In the current study, increased consumption of vegetables, fruits, legumes, whole grains, and dairy products was observed among study participants across the tertiles of HEI and DQI. It can be hypothesized that a higher intake of mentioned food groups might be the proposed reason for the observed significant linkage between HEI and DQI with BMD. Previous research has presented that adequate consumption of food groups positively influences bone health status, as well [33,34,35]. The beneficial effects of these groups are attributed to their nutrients, such as vitamins, minerals, protein, and fiber. For instance, protein has potential roles in modulating bone metabolism. Despite increasing calciuria, dietary protein promotes osteoblast activity and calcium absorption, which results in bone mineralization and can strengthen muscles as a protection for the skeleton [36,37,38]. In addition, dietary fiber intake is reported to be effective against bone loss, probably through prebiotic properties, which can increase the production of short-chain fatty acids by modulating gut microbiota and, after that, improving calcium absorption [39]. Moreover, high salt diet consumption was reported to interrupt calcium metabolism by increasing calciuria and thus negatively alter bone calcium balance [40]. Plant-based diets, such as HEI, emphasize consuming limited amounts of sodium with less added salt and processed meat, thereby reducing the risk of osteoporosis [41]. Furthermore, another plausible explanation for the protective effect of HEI and DQI against osteoporosis is the antioxidant components of such healthy diets, notably higher vitamin C intake. A U-shape correlation is suggested between vitamin C consumption and BMD. High-dose vitamin C leads to oxidative stress and cell death, and its deficiency increases osteoclast and, subsequently, decreases bone formation [42].

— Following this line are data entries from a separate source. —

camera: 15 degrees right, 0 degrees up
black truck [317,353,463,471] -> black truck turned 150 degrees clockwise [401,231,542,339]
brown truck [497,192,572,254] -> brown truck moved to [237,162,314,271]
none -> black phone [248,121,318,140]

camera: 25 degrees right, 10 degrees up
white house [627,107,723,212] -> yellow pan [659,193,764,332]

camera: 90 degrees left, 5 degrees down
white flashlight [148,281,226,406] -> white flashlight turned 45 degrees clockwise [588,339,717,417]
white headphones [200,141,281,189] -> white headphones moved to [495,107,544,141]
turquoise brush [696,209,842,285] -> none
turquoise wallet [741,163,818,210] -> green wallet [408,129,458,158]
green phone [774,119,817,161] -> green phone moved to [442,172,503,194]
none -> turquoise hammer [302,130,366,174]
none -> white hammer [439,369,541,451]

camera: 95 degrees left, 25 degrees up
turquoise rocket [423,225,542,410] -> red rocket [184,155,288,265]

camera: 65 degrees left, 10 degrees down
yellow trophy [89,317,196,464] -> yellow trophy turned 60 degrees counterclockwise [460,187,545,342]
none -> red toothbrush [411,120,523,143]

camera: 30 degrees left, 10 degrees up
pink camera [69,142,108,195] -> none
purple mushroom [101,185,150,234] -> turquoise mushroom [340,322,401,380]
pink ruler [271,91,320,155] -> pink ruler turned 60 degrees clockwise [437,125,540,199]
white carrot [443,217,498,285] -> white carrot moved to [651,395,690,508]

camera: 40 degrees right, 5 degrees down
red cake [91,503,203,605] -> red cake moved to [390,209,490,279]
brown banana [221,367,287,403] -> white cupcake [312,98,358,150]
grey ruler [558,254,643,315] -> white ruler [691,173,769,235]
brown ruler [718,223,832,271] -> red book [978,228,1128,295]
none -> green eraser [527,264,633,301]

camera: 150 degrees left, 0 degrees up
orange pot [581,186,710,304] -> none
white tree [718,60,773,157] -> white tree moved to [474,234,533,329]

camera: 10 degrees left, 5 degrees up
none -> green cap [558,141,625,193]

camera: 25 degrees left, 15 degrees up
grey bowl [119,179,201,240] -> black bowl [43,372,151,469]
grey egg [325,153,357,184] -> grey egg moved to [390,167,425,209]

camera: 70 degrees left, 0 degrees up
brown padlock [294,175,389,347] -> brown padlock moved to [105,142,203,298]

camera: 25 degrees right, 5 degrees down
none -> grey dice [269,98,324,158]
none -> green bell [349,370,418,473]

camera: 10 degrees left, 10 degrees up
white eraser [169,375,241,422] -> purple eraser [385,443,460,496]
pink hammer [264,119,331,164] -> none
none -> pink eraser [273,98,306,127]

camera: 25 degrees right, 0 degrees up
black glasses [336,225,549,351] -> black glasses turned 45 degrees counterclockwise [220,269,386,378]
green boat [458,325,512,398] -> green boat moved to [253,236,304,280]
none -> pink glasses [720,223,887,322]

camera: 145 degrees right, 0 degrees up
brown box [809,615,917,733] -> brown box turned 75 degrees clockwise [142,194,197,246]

Some limitations of the present study can be discussed. First, due to the case-control design of the study, the causality may not be indicated clearly. Additionally, bone health status is influenced by environmental and dietary factors from birth. On the other hand, assessing dietary intake by FFQ is limited to one year. Thus, evaluating the correlation between BMD and dietary patterns in longer durations is suggested. Third, while a validated FFQ was used to evaluate the score of dietary patterns, it can be influenced by the memory of the participant, so assessment errors might happen. Moreover, since the study was conducted in Isfahan city, the result of the current study cannot be generalized to other populations. Furthermore, measuring serum biomarkers of bone turnover could be helpful in future research. Nevertheless, the present study was the first to demonstrate the association between HEI, DQI, and BMD in Isfahan, Iran. Different confounders were considered to reduce the risk of bias during the assessment. Limiting the study population to out-patient postmenopausal women attenuated the confounding effects of menopausal status and restricted low-quality diets of the care centers.

In conclusion, the result of the current study supported the hypothesis that high-quality diets with healthy patterns can clinically be effective in maintaining bone health. Therefore, recommendations regarding the consumption of nutrient-rich food groups in a healthy diet can serve as a practical non-pharmacological strategy against osteoporosis.